Our patient was initially treated with corticosteroids and was ultimately weaned to a maintenance dose of 5 mg/day. He was followed as an outpatient and was started on mycophenolate mofetil in place of higher steroid doses. His renal function stabilized, but he was lost to follow-up after 2 years.

KEY POINTS

  • Sarcoidosis is a multisystem granulomatous disease that most commonly involves the lungs, skin, and reticuloendothelial system.
  • Renal involvement in sarcoidosis is likely underestimated due to its often clinically silent nature and the possibility of missing typical granulomatous lesions in a small or less-than-optimal biopsy sample.
  • Manifestations of renal sarcoidosis include disrupted calcium homeostasis, nephrocalcinosis, nephrolithiasis, and renal failure.

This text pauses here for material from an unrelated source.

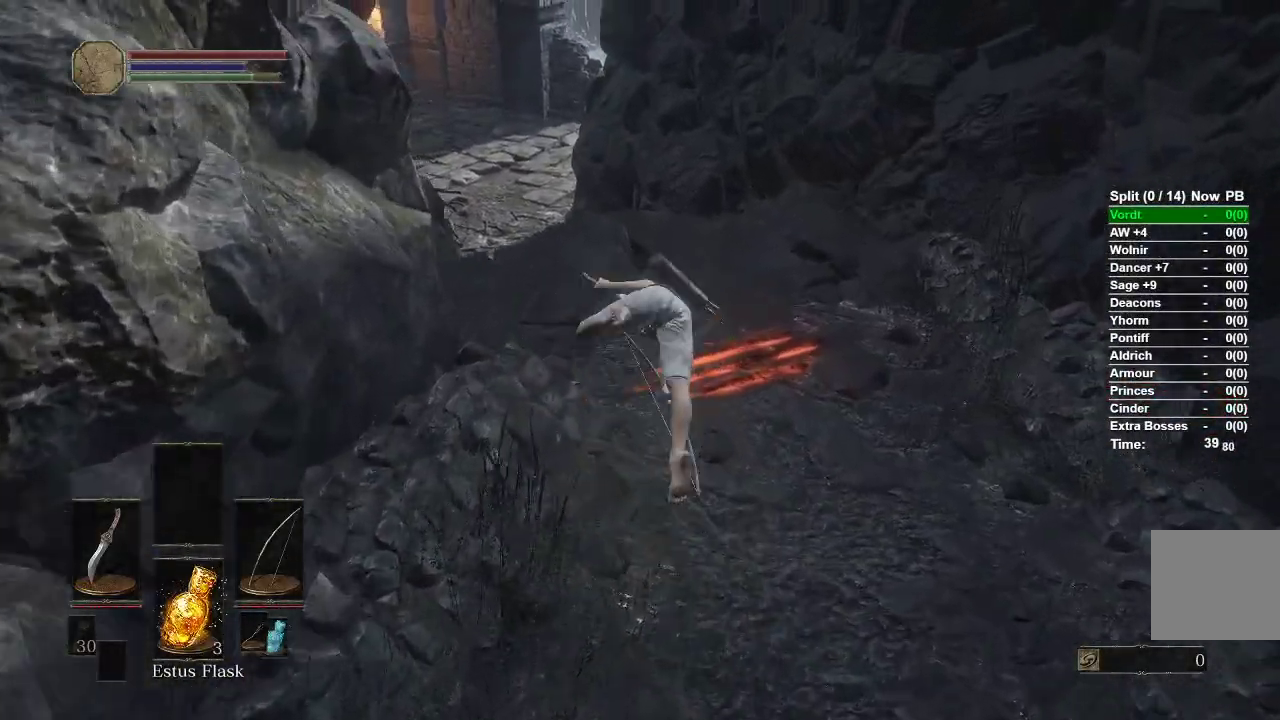
{"buttons": ["B"], "left_stick": "up", "right_stick": "center", "events": []}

  • Because the clinical and histopathologic manifestations of renal sarcoidosis are nonspecific, the diagnosis is one of exclusion. In patients with renal failure or with hypercalcemia or hypercalciuria of unknown cause, renal sarcoidosis should be included in the differential diagnosis. Patients with chronic sarcoidosis should also be screened for renal impairment.
  • Granulomatous interstitial nephritis is the classic histologic finding of renal sarcoidosis. Nonetheless, up to one-third of patients have interstitial nephritis without granulomas.
  • Corticosteroids are the mainstay of treatment for renal sarcoidosis. An initial dose of oral prednisone 0.5 to 1 mg/kg/day should be maintained for 4 weeks and then gradually tapered to 5 to 10 mg/day for a total of 24 months. Some patients require lifelong therapy.
  • Several immunosuppressive and cytotoxic agents may be used in cases of corticosteroid intolerance or to aid in effective taper of corticosteroids.